A difesa del conducente del bus si è immediatamente schierata la segreteria provinciale Filt, il sindacato trasporti Cgil, che esprime "la propria solidarietà al lavoratore coinvolto ed augurare allo stesso una pronta guarigione" ed auspica "che l'azienda, la proprietà e gli organismi preposti pongano la doverosa attenzione al tema ed ascoltino anche i consigli di chi sui bus ci lavora, a partire dalla richiesta di collaborazione con le forze dell'ordine presenti sul territorio". "A Parma un gruppo di giovani immigrati, presumibilmente africani, anche se non mi stupirei che si tratti di 'nuovi italiani' - afferma il sen. Roberto Calderoli, vicepresidente del Senato e responsabile organizzazione e territorio della Lega Nord - ha linciato un autista di autobus colpevole solo di avergli chiesto di spostarsi dalla strada. Il video degli insulti e delle minacce e poi del pestaggio è allucinante e conferma che la situazione ormai è fuori controllo, pensando a quanto accaduto recentemente sui treni o altri bus, come nel caso dell'autista massacrato di botte nel senese da un immigrato africano un mese fa. Stavolta voglio proprio vedere cosa diranno a sinistra di fronte a queste terribili immagini, voglio vedere se almeno una volta ammetteranno che le loro 'risorse' sono diventate un problema quotidiano. E a soggetti come questi che vogliamo regalare la cittadinanza? Intanto mando un abbraccio e tutta la mia solidarietà al povero autista aggredito". "Esprimo tutta la mia solidarietà all'autista che ha subito questa inaccettabile aggressione e sono disponibile ad incontrare i lavoratori di Tep per affrontare insieme il problema delle purtroppo sempre più frequenti violenze nei loro confronti - ha invece sottolineato il Consigliere regionale della Lega Nord Fabio Ranieri - Come Lega Nord di Parma ci troveremo domani mattina alle 11 per un presidio proprio lì dove quest'ultimo fattaccio è accaduto, la stazione dei bus presso la stazione ferroviaria di Parma.

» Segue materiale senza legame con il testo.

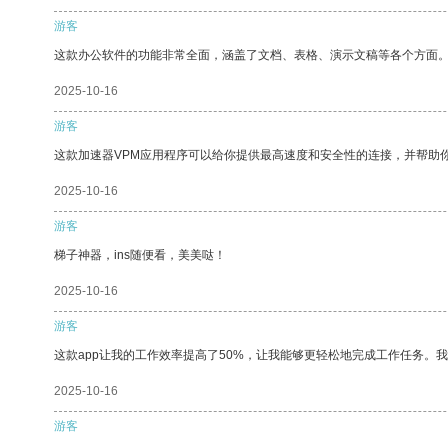
游客
这款办公软件的功能非常全面，涵盖了文档、表格、演示文稿等各个方面
2025-10-16
游客
这款加速器VPM应用程序可以给你提供最高速度和安全性的连接，并帮助
2025-10-16
游客
梯子神器，ins随便看，美美哒！
2025-10-16
游客
这款app让我的工作效率提高了50%，让我能够更轻松地完成工作任务。
2025-10-16
游客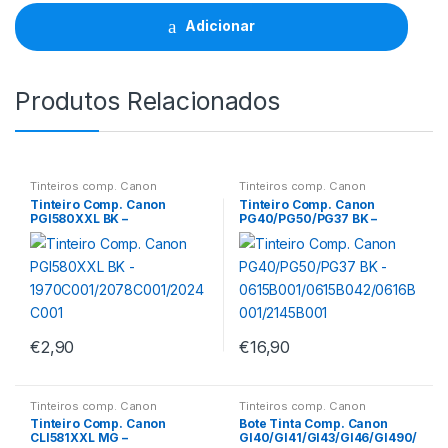
PFI320
MG
Adicionar
Pigmentada
quantidade
Produtos Relacionados
Tinteiros comp. Canon
Tinteiros comp. Canon
Tinteiro Comp. Canon
Tinteiro Comp. Canon
PGI580XXL BK –
PG40/PG50/PG37 BK –
1970C001/2078C001/2024C
0615B001/0615B042/0616B
001
001/2145B001
€
2,90
€
16,90
Tinteiros comp. Canon
Tinteiros comp. Canon
Tinteiro Comp. Canon
Bote Tinta Comp. Canon
CLI581XXL MG –
GI40/GI41/GI43/GI46/GI490/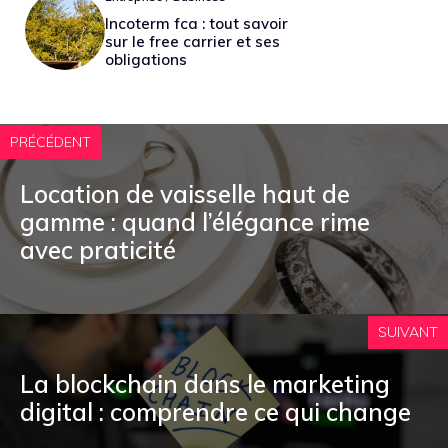
Incoterm fca : tout savoir
sur le free carrier et ses
obligations
PRÉCÉDENT
Location de vaisselle haut de
gamme : quand l’élégance rime
avec praticité
SUIVANT
La blockchain dans le marketing
digital : comprendre ce qui change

L'atteggiamento delle amministrazioni a guida Pd o comunque ad esso affini, come quella di Pizzarotti, quando si tratta di problemi concernenti la sicurezza dei cittadini e l'immigrazione è sempre quello buonista che porta a lasciar correre o nella migliore delle ipotesi a tentennare. Comune e Provincia, invece e perlomeno, dovrebbero costituirsi parte civile contro questi incivili e chiedere che siano cacciati al più presto nei paesi di origine".